Instructions for the task: Print the entries underneath word for word, omitting whatever pictures they contain.
(Beginning of Given records)
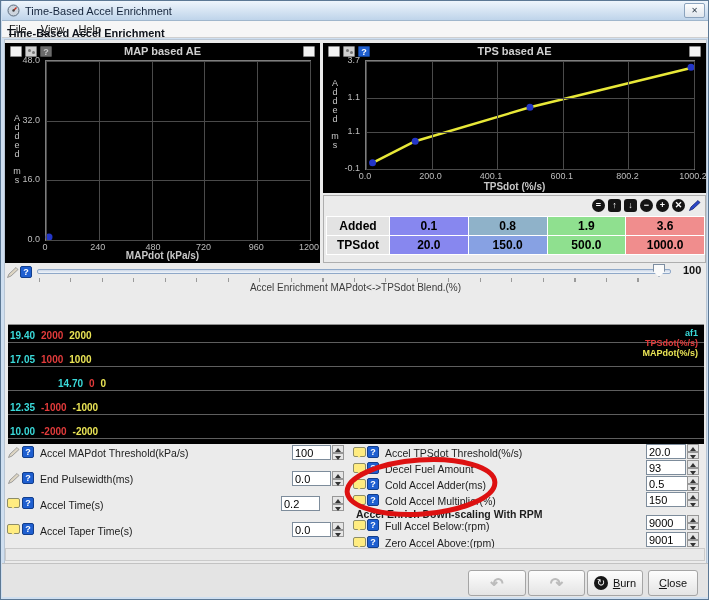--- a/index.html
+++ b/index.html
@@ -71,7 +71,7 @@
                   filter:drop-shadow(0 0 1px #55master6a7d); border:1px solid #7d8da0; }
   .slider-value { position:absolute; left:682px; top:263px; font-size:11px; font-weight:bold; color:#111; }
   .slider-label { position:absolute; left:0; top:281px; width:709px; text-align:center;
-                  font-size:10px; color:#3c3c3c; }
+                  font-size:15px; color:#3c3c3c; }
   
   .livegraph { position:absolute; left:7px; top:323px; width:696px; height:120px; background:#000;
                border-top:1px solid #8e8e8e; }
(End of Given records)
Worked solution:
--- a/index.html
+++ b/index.html
@@ -71,7 +71,7 @@
                   filter:drop-shadow(0 0 1px #55master6a7d); border:1px solid #7d8da0; }
   .slider-value { position:absolute; left:682px; top:263px; font-size:11px; font-weight:bold; color:#111; }
   .slider-label { position:absolute; left:0; top:281px; width:709px; text-align:center;
-                  font-size:10px; color:#3c3c3c; }
+                  font-size:15px; color:#3c3c3c; }
   
   .livegraph { position:absolute; left:7px; top:323px; width:696px; height:120px; background:#000;
                border-top:1px solid #8e8e8e; }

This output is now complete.